Aim: Copy every one of the items below character for character, keeping each word in its original script.

* start Material for the task *

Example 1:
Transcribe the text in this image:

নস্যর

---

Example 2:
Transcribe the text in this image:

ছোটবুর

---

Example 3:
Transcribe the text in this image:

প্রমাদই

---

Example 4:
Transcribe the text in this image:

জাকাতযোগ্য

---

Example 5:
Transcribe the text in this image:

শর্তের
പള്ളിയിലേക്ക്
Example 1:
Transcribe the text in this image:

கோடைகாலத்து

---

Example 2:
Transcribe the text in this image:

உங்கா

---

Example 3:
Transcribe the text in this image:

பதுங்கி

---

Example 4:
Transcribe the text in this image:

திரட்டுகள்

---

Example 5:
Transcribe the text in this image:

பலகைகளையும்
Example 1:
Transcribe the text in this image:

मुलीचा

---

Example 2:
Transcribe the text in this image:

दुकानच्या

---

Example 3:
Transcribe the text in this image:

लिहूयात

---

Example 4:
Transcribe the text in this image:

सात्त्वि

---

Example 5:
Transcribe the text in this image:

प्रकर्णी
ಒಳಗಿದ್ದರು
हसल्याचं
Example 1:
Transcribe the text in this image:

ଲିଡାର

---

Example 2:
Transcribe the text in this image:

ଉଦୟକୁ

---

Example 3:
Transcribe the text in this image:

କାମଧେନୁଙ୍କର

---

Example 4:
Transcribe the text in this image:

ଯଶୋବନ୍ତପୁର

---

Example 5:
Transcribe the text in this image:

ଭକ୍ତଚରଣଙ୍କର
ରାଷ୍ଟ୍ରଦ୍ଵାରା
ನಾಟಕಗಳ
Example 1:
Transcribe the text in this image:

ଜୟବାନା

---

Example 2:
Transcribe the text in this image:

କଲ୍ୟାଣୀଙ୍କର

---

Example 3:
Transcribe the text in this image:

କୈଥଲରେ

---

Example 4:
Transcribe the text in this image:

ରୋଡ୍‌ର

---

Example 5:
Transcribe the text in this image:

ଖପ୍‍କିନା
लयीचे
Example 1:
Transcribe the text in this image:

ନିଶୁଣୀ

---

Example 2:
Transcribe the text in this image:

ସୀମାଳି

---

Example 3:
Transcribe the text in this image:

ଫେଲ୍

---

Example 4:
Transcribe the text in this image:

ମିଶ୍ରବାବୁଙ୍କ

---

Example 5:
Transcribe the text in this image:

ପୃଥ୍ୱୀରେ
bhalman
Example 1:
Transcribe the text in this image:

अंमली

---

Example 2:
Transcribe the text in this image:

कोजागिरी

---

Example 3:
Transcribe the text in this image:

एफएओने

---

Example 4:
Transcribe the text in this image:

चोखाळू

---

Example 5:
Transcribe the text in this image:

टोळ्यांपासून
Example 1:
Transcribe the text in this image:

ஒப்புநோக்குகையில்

* end Material for the task *

Response for this exercise:
Example 1:
Transcribe the text in this image:

নস্যর

---

Example 2:
Transcribe the text in this image:

ছোটবুর

---

Example 3:
Transcribe the text in this image:

প্রমাদই

---

Example 4:
Transcribe the text in this image:

জাকাতযোগ্য

---

Example 5:
Transcribe the text in this image:

শর্তের
പള്ളിയിലേക്ക്
Example 1:
Transcribe the text in this image:

கோடைகாலத்து

---

Example 2:
Transcribe the text in this image:

உங்கா

---

Example 3:
Transcribe the text in this image:

பதுங்கி

---

Example 4:
Transcribe the text in this image:

திரட்டுகள்

---

Example 5:
Transcribe the text in this image:

பலகைகளையும்
Example 1:
Transcribe the text in this image:

मुलीचा

---

Example 2:
Transcribe the text in this image:

दुकानच्या

---

Example 3:
Transcribe the text in this image:

लिहूयात

---

Example 4:
Transcribe the text in this image:

सात्त्वि

---

Example 5:
Transcribe the text in this image:

प्रकर्णी
ಒಳಗಿದ್ದರು
हसल्याचं
Example 1:
Transcribe the text in this image:

ଲିଡାର

---

Example 2:
Transcribe the text in this image:

ଉଦୟକୁ

---

Example 3:
Transcribe the text in this image:

କାମଧେନୁଙ୍କର

---

Example 4:
Transcribe the text in this image:

ଯଶୋବନ୍ତପୁର

---

Example 5:
Transcribe the text in this image:

ଭକ୍ତଚରଣଙ୍କର
ରାଷ୍ଟ୍ରଦ୍ଵାରା
ನಾಟಕಗಳ
Example 1:
Transcribe the text in this image:

ଜୟବାନା

---

Example 2:
Transcribe the text in this image:

କଲ୍ୟାଣୀଙ୍କର

---

Example 3:
Transcribe the text in this image:

କୈଥଲରେ

---

Example 4:
Transcribe the text in this image:

ରୋଡ୍‌ର

---

Example 5:
Transcribe the text in this image:

ଖପ୍‍କିନା
लयीचे
Example 1:
Transcribe the text in this image:

ନିଶୁଣୀ

---

Example 2:
Transcribe the text in this image:

ସୀମାଳି

---

Example 3:
Transcribe the text in this image:

ଫେଲ୍

---

Example 4:
Transcribe the text in this image:

ମିଶ୍ରବାବୁଙ୍କ

---

Example 5:
Transcribe the text in this image:

ପୃଥ୍ୱୀରେ
bhalman
Example 1:
Transcribe the text in this image:

अंमली

---

Example 2:
Transcribe the text in this image:

कोजागिरी

---

Example 3:
Transcribe the text in this image:

एफएओने

---

Example 4:
Transcribe the text in this image:

चोखाळू

---

Example 5:
Transcribe the text in this image:

टोळ्यांपासून
Example 1:
Transcribe the text in this image:

ஒப்புநோக்குகையில்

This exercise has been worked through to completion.